Condoleezza Rice, in fact, poses a mortal threat to Hillary's success. With her broad-based appeal to voters outside the traditional Republican base, Condi has the potential to cause enough major defections from the Democratic Party to create serious erosion among Hillary's core voters. She attracts the same female, African American, and Hispanic voters who embrace Hillary, while still maintaining the support of conventional Republicans.

This is a race Condi can win.

And Hillary cannot offset these losses of reliable Democratic constituencies with other voting blocs. White men don't like her. That won't change. And there is nowhere else for her to pick up support. It 's simple: With Condi in the race, Hillary can't win.

The stakes are high. In 2008, no ordinary white male Republican candidate will do. Forget Bill Frist, George Allen, and George Pataki. Hillary would easily beat any of them. Rudy Giuliani and John McCain? Either of them could probably win, but neither will ever be nominated by the Republican Party. These two are too liberal, too maverick, to win the party's support; their positions are too threatening to attract the Republican base. Jeb Bush? Too many Bushes in a row make a hedge. He's not going anywhere. And Austrian-born Arnold Schwarzenegger can't run. In the next election, none of the usual suspects can stop Hillary. Without Condi as her opponent, Hillary Clinton will effortlessly lead the Democratic Party back into the White House in 2008.

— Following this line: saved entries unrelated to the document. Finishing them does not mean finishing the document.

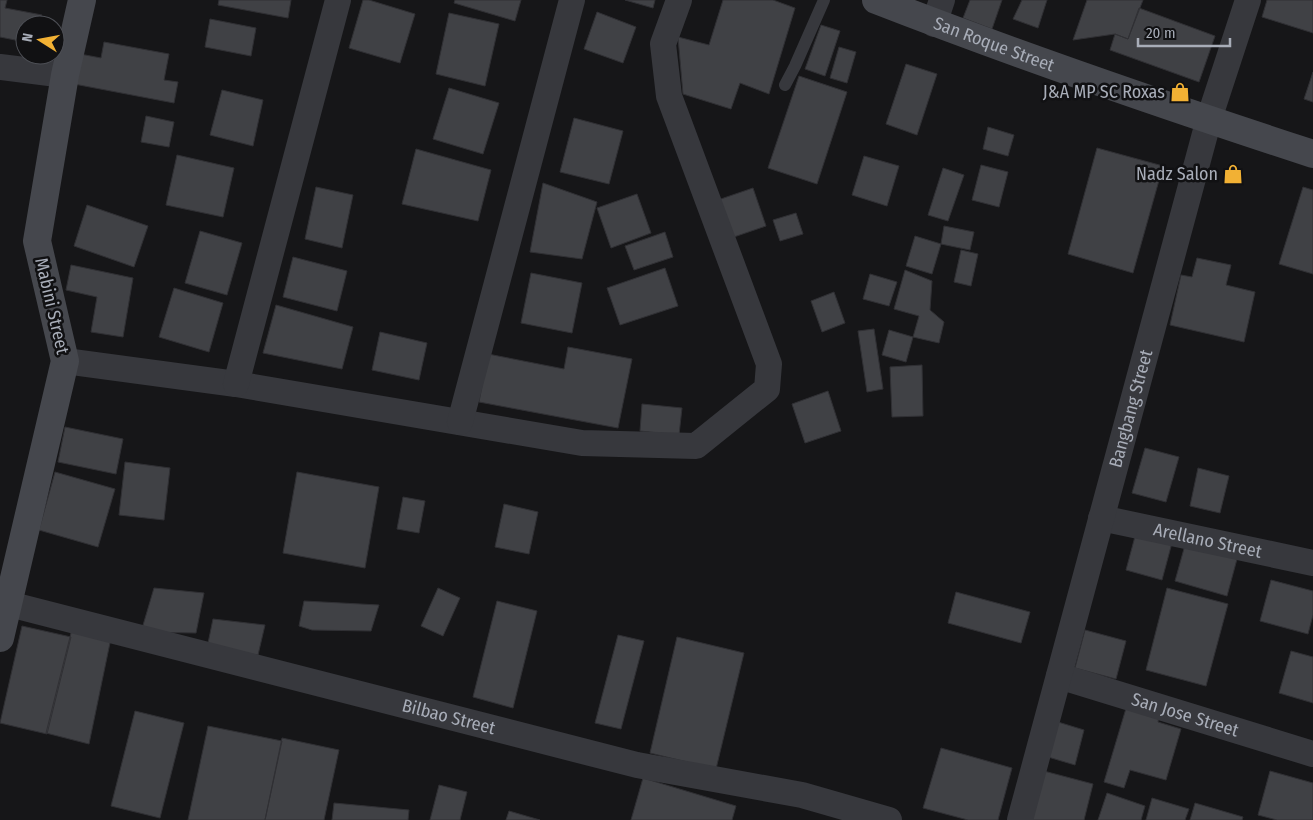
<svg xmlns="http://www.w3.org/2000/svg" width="1313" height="820" font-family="'Fira Sans Condensed',sans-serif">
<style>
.building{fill:#404145;stroke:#303034}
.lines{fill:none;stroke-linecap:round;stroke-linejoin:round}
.service{stroke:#37383d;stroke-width:12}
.minor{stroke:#37383d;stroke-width:26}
.secondary{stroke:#45474d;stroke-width:28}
.labels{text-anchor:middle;stroke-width:5;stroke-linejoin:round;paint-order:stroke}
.street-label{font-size:18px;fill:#a8adb8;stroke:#111113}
.poi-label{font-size:18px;fill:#a8adb8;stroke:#111113;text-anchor:end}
</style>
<rect width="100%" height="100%" fill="#161618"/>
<!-- building -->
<path class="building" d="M0,0h7l-2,8 37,7 -4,10h-13v17l-25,-5z
M219,0h72l-3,18 -70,-13z
M363,0h6l46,14 -15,49 -51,-15z
M455,0h66l-6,21 -61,-18z
M625,0h30l-2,8z
M723,0h50l22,8 -26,86 -29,-11 -9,26 -48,-15 -5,-57 31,8z
M970,0h32l-10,29 -29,-11z
M1022,0h25l-9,28 -25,-9z
M1087,0h56l-15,39 -13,-5 -42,6z
M1267,0h46v33l-51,-16z
M1139,8l76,28 -16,46 -89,-32 5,-16 13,5z
M597,12l39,15 -13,36 -39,-14z
M449,13l50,11 -14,62 -49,-12z
M210,19l46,9 -5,28 -46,-9z
M821,25l19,6 -15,45 -20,-7z
M104,42l65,12 -5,26 14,2 -4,21 -100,-19 6,-30 21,4z
M839,47l17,5 -9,31 -17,-5z
M906,64l31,10 -20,61 -31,-11z
M1313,72v30l-9,-3z
M799,76l48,16 -30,92 -49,-16z
M449,88l50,15 -16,51 -50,-15z
M222,90l41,10 -10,46 -43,-11z
M146,116l28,6 -5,25 -28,-5z
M574,118l49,13 -14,53 -49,-12z
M988,127l26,8 -6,21 -25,-7z
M1097,148l66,18 -30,107 -65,-19z
M416,149l75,21 -13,51 -76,-17z
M177,155l57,13 -11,49 -57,-12z
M864,156l35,10 -12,40 -35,-11z
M981,165l27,7 -9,35 -27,-7z
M943,168l21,7 -16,46 -20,-6z
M543,183l54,19 -15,57 -52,-7z
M316,187l37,8 -11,53 -37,-9z
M1303,187l10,3v84l-34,-10z
M753,188l13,38 -38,13 -13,-38z
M637,194l14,39 -40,15 -14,-40z
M87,205l61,21 -14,41 -60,-21z
M796,213l7,21 -23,7 -7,-21z
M944,226l30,6 -4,18 -29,-6z
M200,231l42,12 -15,52 -42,-12z
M665,232l8,25 -39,13 -9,-24z
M915,236l26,8 -9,30 -26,-8z
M961,250l17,4 -7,32 -17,-4z
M293,257l54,14 -10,40 -54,-14z
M1197,258l34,7 -5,20 29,7 -11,50 -74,-17 11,-50 11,2z
M71,265l62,13 -10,59 -32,-5 6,-35 -31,-7z
M665,268l13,38 -58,19 -13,-37z
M905,270l27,11 -2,29 14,12 -5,21 -26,-6 6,-21 -25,-7z
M531,273l51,10 -10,50 -51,-10z
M870,274l27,8 -8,24 -26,-7z
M174,288l49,15 -14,49 -50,-15z
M834,292l11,31 -23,9 -11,-31z
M276,305l77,22 -11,42 -79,-16z
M874,329l9,60 -16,3 -9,-61z
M889,330l24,7 -7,25 -24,-7z
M380,332l47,11 -8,37 -47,-10z
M568,347l64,12 -14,69 -139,-26 9,-48 76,15z
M922,365l1,51 -31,1 -2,-50z
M828,391l13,40 -36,12 -13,-39z
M642,404l40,4 -3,27 -39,-4z
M65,427l58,12 -7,35 -58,-12z
M1145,448l34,9 -13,45 -34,-9z
M125,462l45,6 -6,52 -45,-5z
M1198,468l31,8 -9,37 -30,-7z
M55,472l60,17 -17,58 -59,-17z
M297,472l82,15 -14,81 -82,-15z
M403,497l22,4 -6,32 -22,-4z
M504,504l34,8 -9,42 -34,-7z
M1137,529l36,10 -11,41 -36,-10z
M1185,545l52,14 -10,37 -52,-15z
M1271,580l42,11v24l-5,19 -48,-13z
M154,588l50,5 -8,40 -55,-1z
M438,588l22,10 -17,38 -22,-10z
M1167,588l61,16 -22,82 -60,-16z
M956,592l74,20 -9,31 -73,-20z
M304,601l75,4 -8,26 -59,-1 -13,-4z
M497,601l40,10 -24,97 -40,-11z
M213,619l52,6 -7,30 -51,-7z
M22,626l49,11 -24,97 -47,-11z
M72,629l39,9 -22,106 -43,-11z
M1085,630l41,11 -10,38 -41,-11z
M618,635l26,6 -23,88 -26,-6z
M677,637l67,16 -28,116 -66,-16z
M1291,651l22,6v46l-34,-10z
M1127,705l32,10 -1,7 23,7 -15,51 -36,-10 -6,18 -20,-6z
M135,711l49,12 -24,95 -49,-12z
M1058,722l26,8 -9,35 -27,-8z
M208,726l74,15 -17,79h-77z
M282,738l57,12 -15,70h-59z
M941,748l71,20 -14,52h-30l-45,-12z
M1040,770l53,14 -9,36h-55z
M1270,771l43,12v37h-36l-19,-5z
M643,778l93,28 -4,14h-101z
M439,785l28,7 -7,28h-30z
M1107,793l38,13 -4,14h-43z
M1152,798l37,11 -4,11h-39z
M334,803l75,7 -1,10h-76z
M1195,803l48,14 -1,3h-52z
M509,811l31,9h-34z"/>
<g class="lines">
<!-- service -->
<path class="service" d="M785,85l10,-19 29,-66"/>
<!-- minor -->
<g class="minor">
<path d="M934,24l8,-24"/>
<path d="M0,67l65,8"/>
<path d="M65,361l171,23 346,59 114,3 71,-57 2,-25 -100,-268 -6,-52 16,-44"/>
<path d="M236,384l102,-384"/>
<path d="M460,422l112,-422"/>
<path id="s1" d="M1101,518l212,45"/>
<path id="s2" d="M9,604l628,161 165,30 87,25"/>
<path id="s3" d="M1059,676l254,78"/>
<path id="s4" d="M1020,820l189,-701 39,-119"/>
</g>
<!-- secondary -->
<g class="secondary">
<path id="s5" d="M876,0c144,56 290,106 437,154"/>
<path d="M0,638l65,-277 -28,-120 28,-166 17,-75"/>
</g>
</g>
<!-- icons -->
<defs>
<symbol id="shop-bare" viewBox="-9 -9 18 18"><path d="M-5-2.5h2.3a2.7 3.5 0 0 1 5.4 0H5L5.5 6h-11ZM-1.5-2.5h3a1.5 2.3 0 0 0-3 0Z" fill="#f2b134" stroke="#111113" stroke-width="2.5" paint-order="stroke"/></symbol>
</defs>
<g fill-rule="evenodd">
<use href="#shop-bare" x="1166" y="78" width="28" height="28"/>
<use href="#shop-bare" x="1219" y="160" width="28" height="28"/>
</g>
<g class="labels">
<!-- street labels -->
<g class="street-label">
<text dy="6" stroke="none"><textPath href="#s5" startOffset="126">San Roque Street</textPath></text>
<text transform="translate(52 306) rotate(77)" y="6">Mabini Street</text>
<text dy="6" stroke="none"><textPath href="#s4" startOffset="426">Bangbang Street</textPath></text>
<text dy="6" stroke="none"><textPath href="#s1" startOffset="109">Arellano Street</textPath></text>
<text dy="6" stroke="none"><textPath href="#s3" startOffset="132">San Jose Street</textPath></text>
<text dy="6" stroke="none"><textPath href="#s2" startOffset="454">Bilbao Street</textPath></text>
</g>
<!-- poi labels -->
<g class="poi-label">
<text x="1165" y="98">J&amp;A MP SC Roxas</text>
<text x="1218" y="180">Nadz Salon</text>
</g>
</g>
<!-- north arrow -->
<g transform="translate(40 40) rotate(281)"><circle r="24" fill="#111113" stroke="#4d4f55"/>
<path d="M0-4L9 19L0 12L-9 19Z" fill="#f2b134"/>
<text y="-8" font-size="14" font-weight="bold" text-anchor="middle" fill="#a8adb8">N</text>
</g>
<!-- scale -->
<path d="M1138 38v8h92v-8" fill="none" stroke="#a8adb8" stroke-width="2.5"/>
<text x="1146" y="38" font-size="15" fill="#a8adb8" stroke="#111113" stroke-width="4" paint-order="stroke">20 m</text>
</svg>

There is, perhaps, an inevitability to the clash: Two highly accomplished women, partisans of opposite parties, media superstars, and quintessentially twenty-first-century female leaders, have risen to the top of American politics. Each is an icon to her supporters and admirers. Two groundbreakers, two pioneers. Indeed, two of the most powerful women on the planet: Forbes magazine recently ranked Condi as number one and Hillary as number twenty-six in its 2005 list of the most powerful women in the world.

As Hillary and Condi emerge as their party's charismatic heroines, they seem fated to meet on the grand stage of presidential politics. These two forces, two vectors, two women, and two careers may be destined to collide on the ultimate field of political battle. Two firsts in history. But only one will become president.

The year 2008 could, at last, be the year of the woman—indeed, the year of two women. Suddenly, the timing is right. Eighty-five years after the Nineteenth Amendment gave women the right to vote, the planets seem suddenly aligned to challenge history. American voters are surprisingly ready for a woman in the White House. Public opinion is rapidly settling into a consensus that a woman could actually be elected president in the next election. For the first time in our history, a majority of voters say they would support a woman for president. In a May 2005 USA Today/CNN/Gallup Poll, an amazing 70 percent of the respondents indicated that they "would be likely to vote2 for an unspecified woman for president in 2008."3

What a revolutionary shift in thinking! No major American political party has ever nominated a woman for president. And only one woman has run for vice president—Democratic Party nominee Geraldine Ferraro in 1984. But now there are two star-crossed, qualified, and visible women who may be presidential contenders in 2008. And the voters like them both:4 53 percent of those questioned in the May 2005 survey had a favorable opinion of Hillary Clinton, while 42 percent rated her negatively. Condoleezza Rice fared much better: 59 percent liked her and only 27 percent didn't.

Hillary Clinton has always wanted to be the first woman president of the United States. Shortly after her husband's election in 1992, the couple's closest advisers openly discussed plans for her eventual succession after Bill's second term. Of course, things didn't turn out quite that way; Hillary has had to wait a bit. But her election to the Senate in 2000 gave her the national platform she needed to launch her new image—the "Hillary Brand,"5 as we called it in Rewriting History—and begin her long march back to the White House.